Quanto aos outros poetas -Augusto e Haroldo de Campos e Décio Pignatari-, eles, enquanto poetas, costumam ser quase tão ignorados por simpatizantes quanto por "antipatizantes". No caso deles, as simpatias e antipatias -os "julgamentos"- são determinados por questões que não se referem à poesia, mas a opiniões sobre literatura, semiótica, música popular e muitos outros assuntos. É em suas atividades de críticos e ensaístas, secundariamente de tradutores de poesia, e não em sua condição de poetas, que eles foram integrados ao cenário intelectual brasileiro. Isso talvez seja um pouco menos verdade no caso de Augusto de Campos, mas não deixa de ser um escândalo, e é sintomático.
Mas, como me parece que as enquetes sobre as "perspectivas da poesia" trazem quase inevitavelmente embutida uma pesquisa de opinião sobre a corrida eleitoral para o posto, agora vago, de "príncipe dos poetas brasileiros", não quero de forma alguma esconder meu voto. Voto (para perder) no menos lido dos pouco lidos poetas de qualidade que o Brasil continua tendo: Décio Pignatari. Sua obra é variada, embora pequena (pequeníssima, se retirarmos dela -o que eu faria- os trabalhos não-verbais); seus grandes poemas (um bom número) são complexos, sutis, muitas vezes muito difíceis. Seus versos (poucos sabem que é em verso a maior parte de sua obra) chegam a ser de refinamento extremo, e são exigentes com os leitores. Quanto a seus textos mais estranhos -seus (poucos) poemas "concretos" e seus raros (em todos os sentidos) poemas-prosa, como "Noosfera" ou "Faneron"-, creio que sejam escassíssimos os leitores que já aprenderam como segurá-los nas mãos. Não obstante, Décio Pignatari é também autor de poesia "graciosa" -de graça erótica- e tocantemente simples, como o "Poemeu, poeminha (etc. -cito de memória) da flor", prodígio de delicadeza e malícia, com uma qualidade camoniana, que todo o mundo poderia entender, se lesse...

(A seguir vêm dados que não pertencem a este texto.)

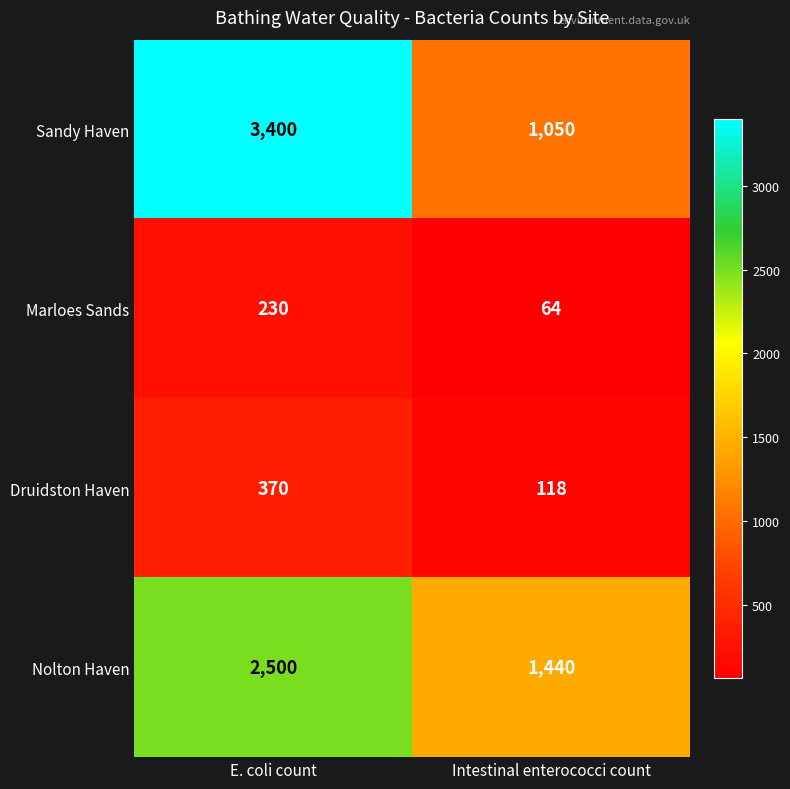

At E. coli count, list the series in order from largest to smallest.

Sandy Haven, Nolton Haven, Druidston Haven, Marloes Sands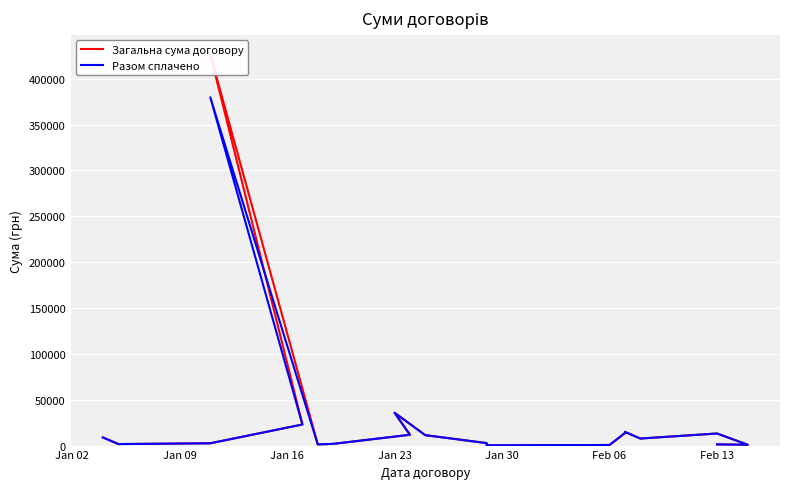

Reading left to right, extract all data points from this chart.

Загальна сума договору: 8889.0	1793.8	1635.6	2520.0	23000.0	426360.0	1275.0	1860.0	11786.0	35800.0	11357.7	2700.0	310.0	636.6	13647.6	14970.0	7672.4	13176.0	900.0	1319.0
Разом сплачено: 8889.0	1793.8	1635.6	2520.0	23000.0	379610.4	1275.0	1860.0	11786.0	35800.0	11357.7	2700.0	310.0	636.6	13647.6	14970.0	7672.4	13176.0	900.0	1319.0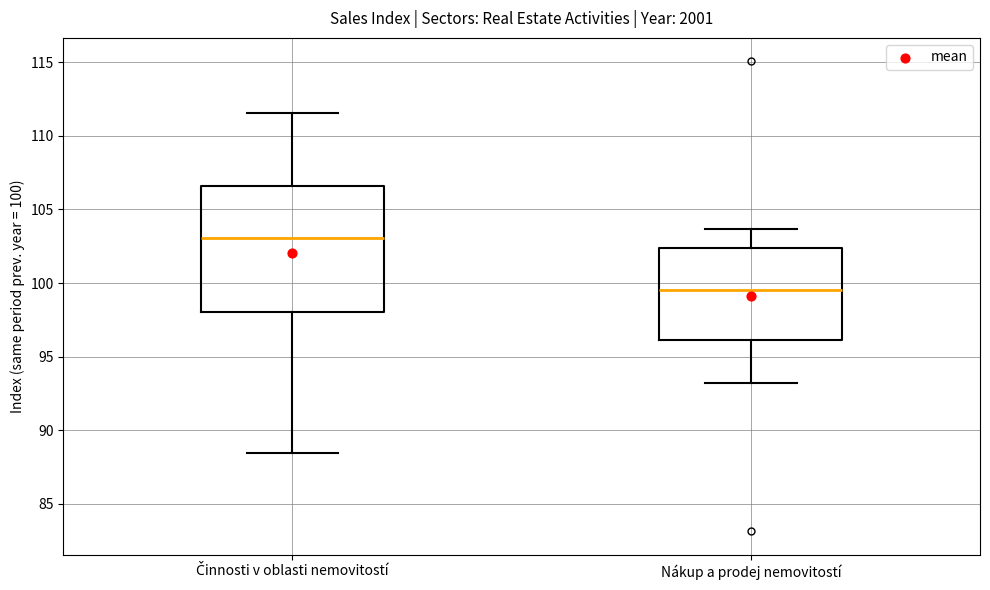

Comparing the boxes themselves (not the whiskers), which one is the tallest?

Činnosti v oblasti nemovitostí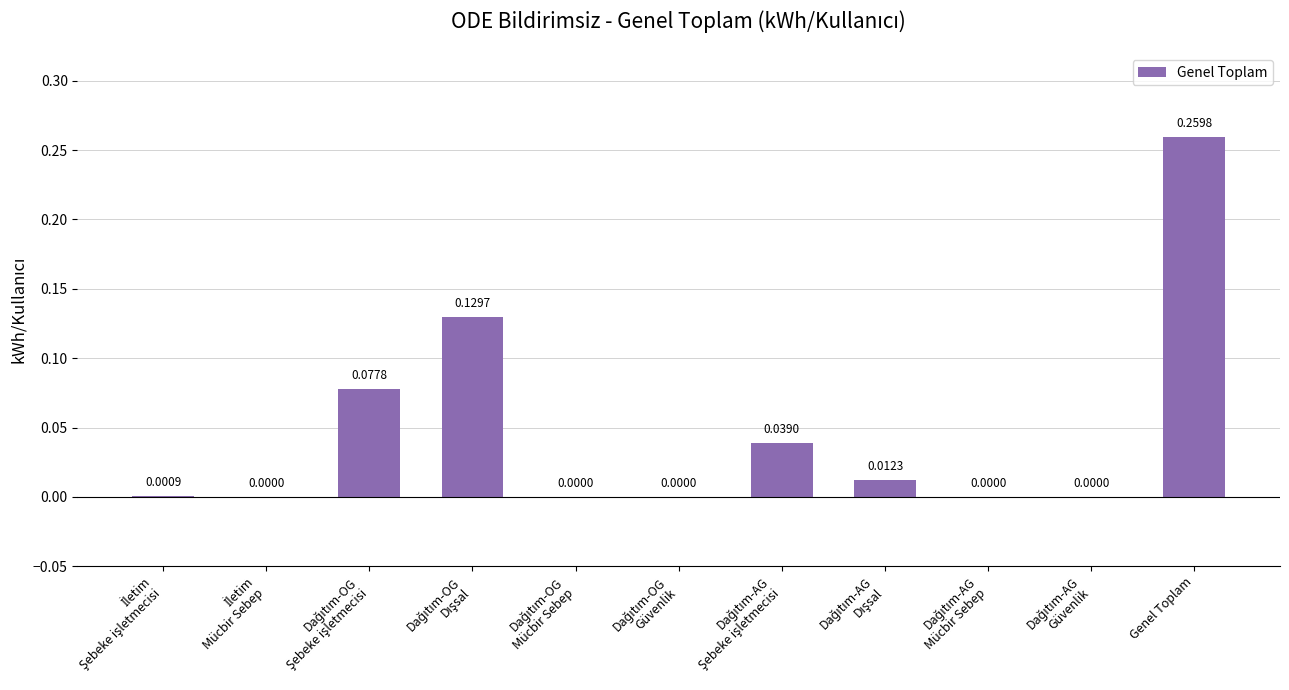

Which category has the highest value across all series?

Genel Toplam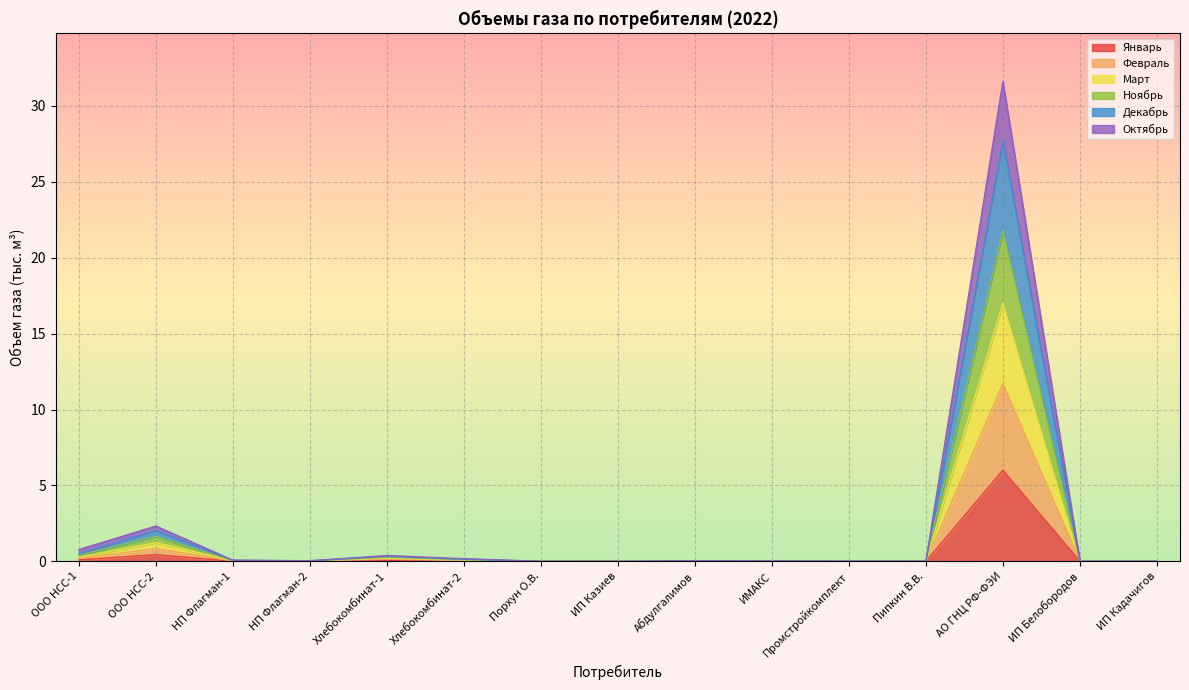

How many interior local peaks does the Декабрь series have?

4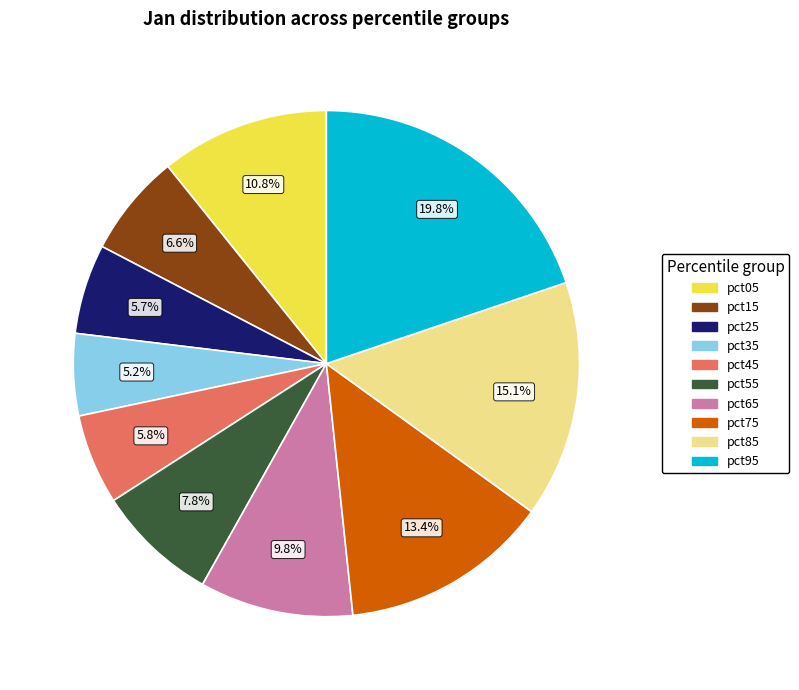

To the nearest percent, what percentage of the pie is pct85?

15%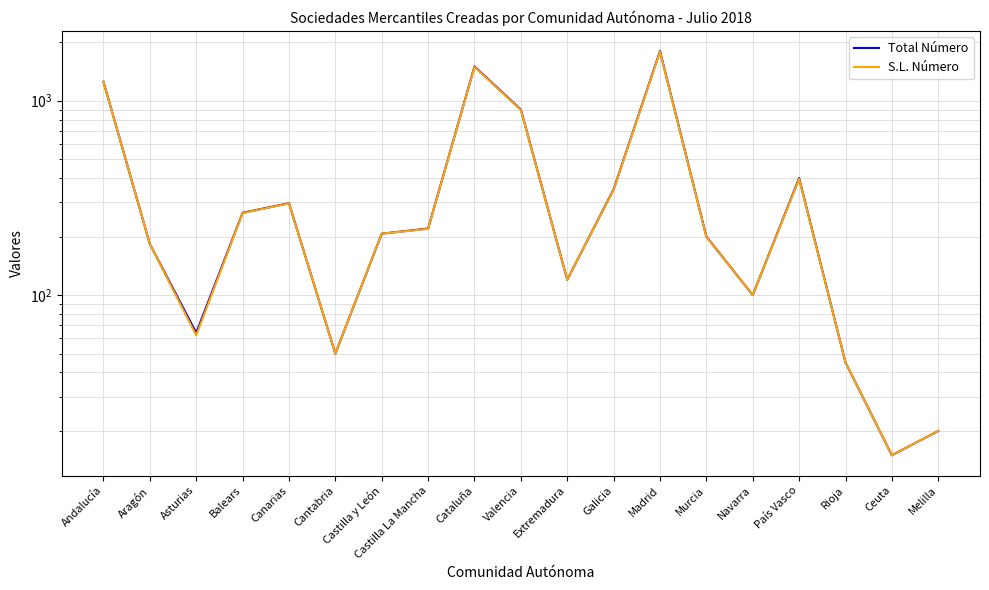

Where does the Total Número series first go above 207?

Andalucía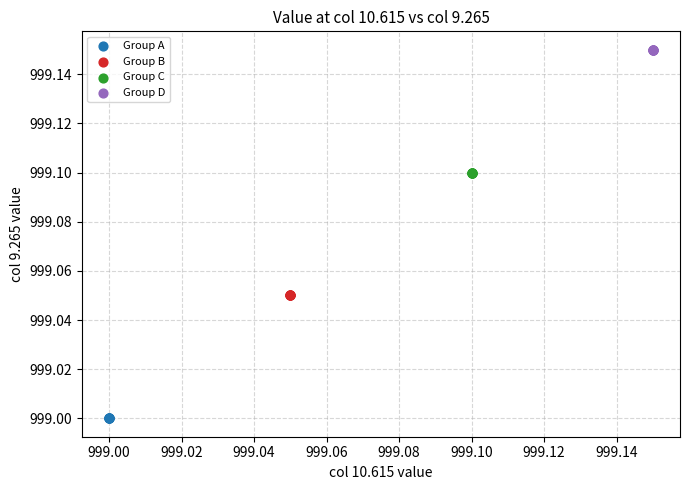

Which series contains the lowest Y value?

Group A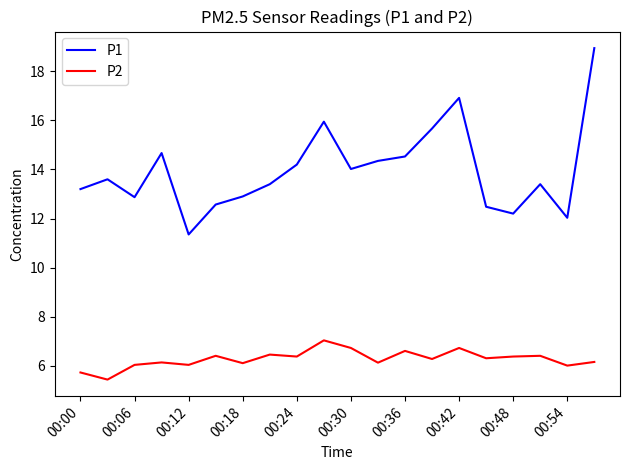

Rank the series by their maximum value, from lowest to highest.

P2, P1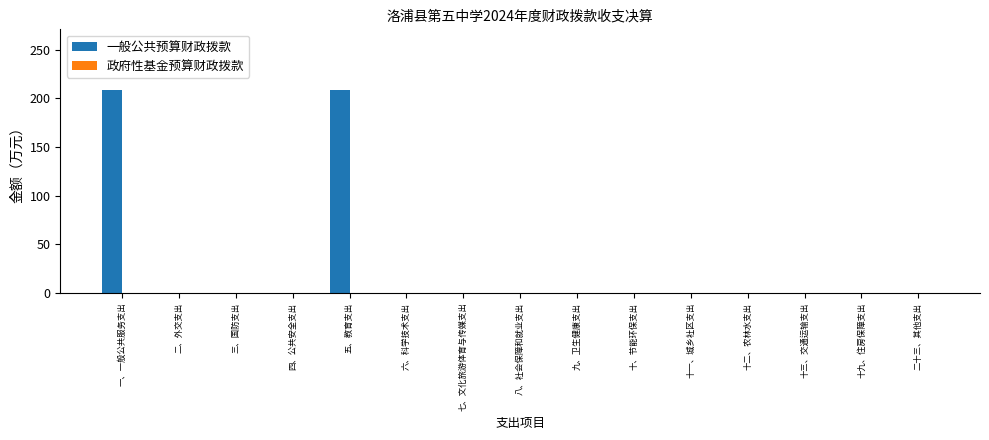

What is the greatest value displayed?

208.4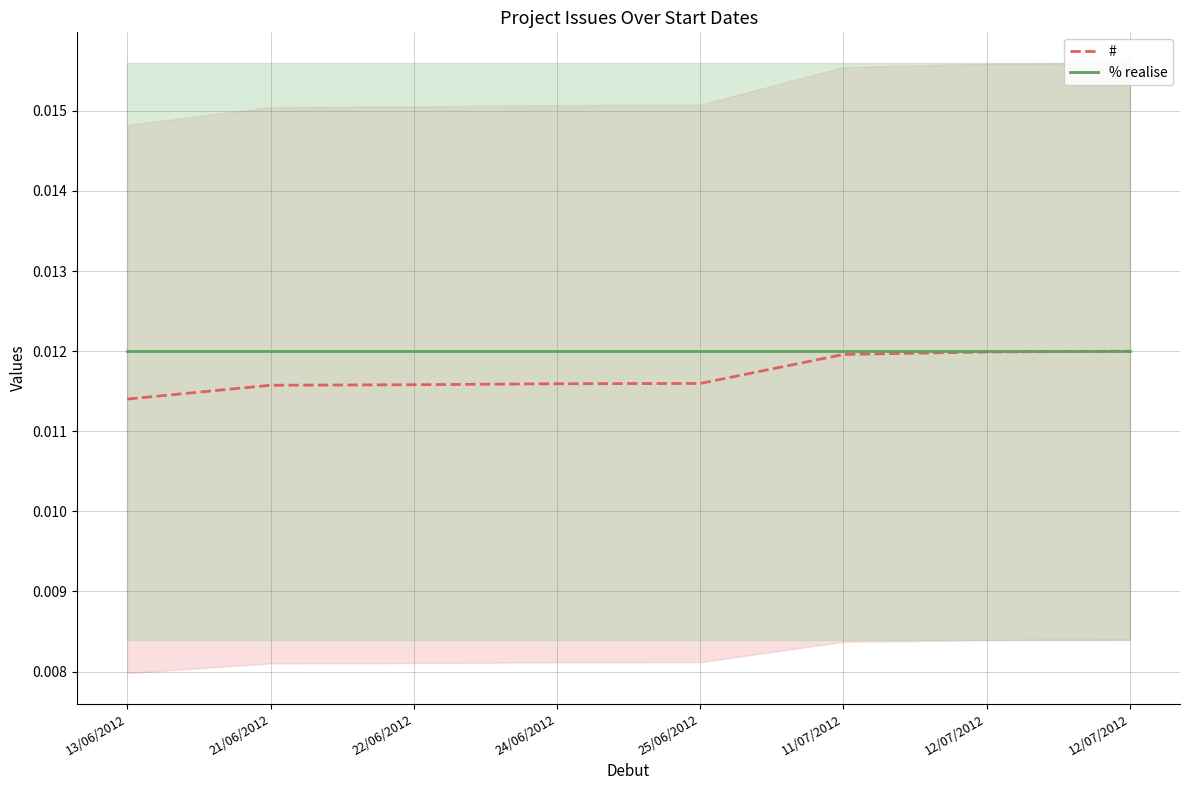

At which category is the sum across all series the highest?

12/07/2012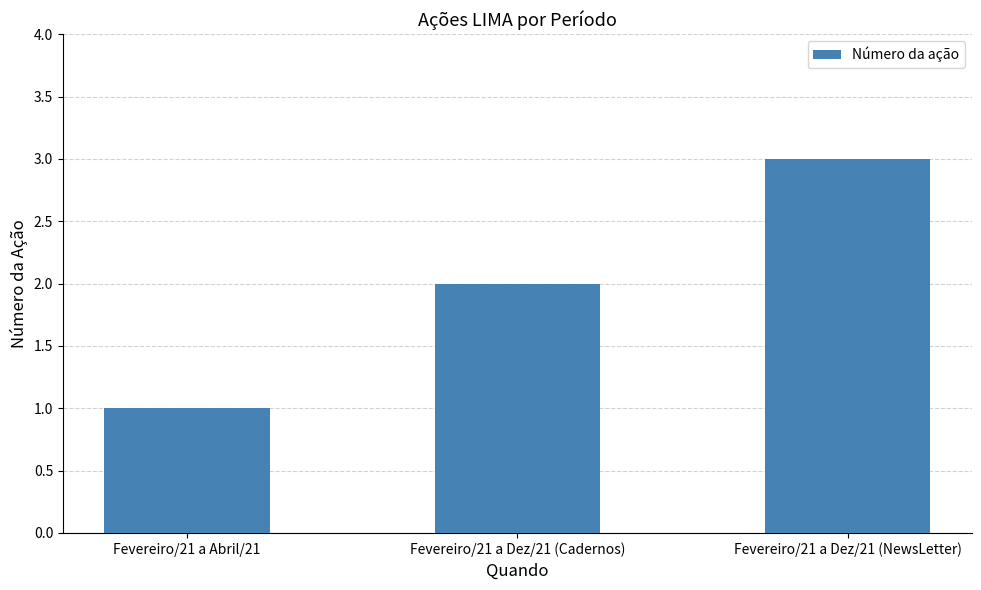

How many values are below 2?

1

José Miguel Wisnik, crítico literário e compositor - Estamos sem poeta número um, e uma das doenças terminais do século é a mania da eleição do número um, acompanhada sempre pela doença da falta do número um e pela doença do ataque a qualquer eventual número um. Mas a poesia bebe na fonte do zero: do silêncio e do sem nome. Não vejo problema na falta de um sucessor dinástico de João Cabral e da grande linhagem modernista. Gosto de Augusto de Campos, de Ferreira Gullar e de Adélia Prado, de Armando Freitas Filho, Carlito Azevedo, Sebastião Uchoa Leite, Waly Salomão, Arnaldo Antunes e mais outros. Gosto da "gaia ciência" que é a extraordinária poesia cantada no Brasil.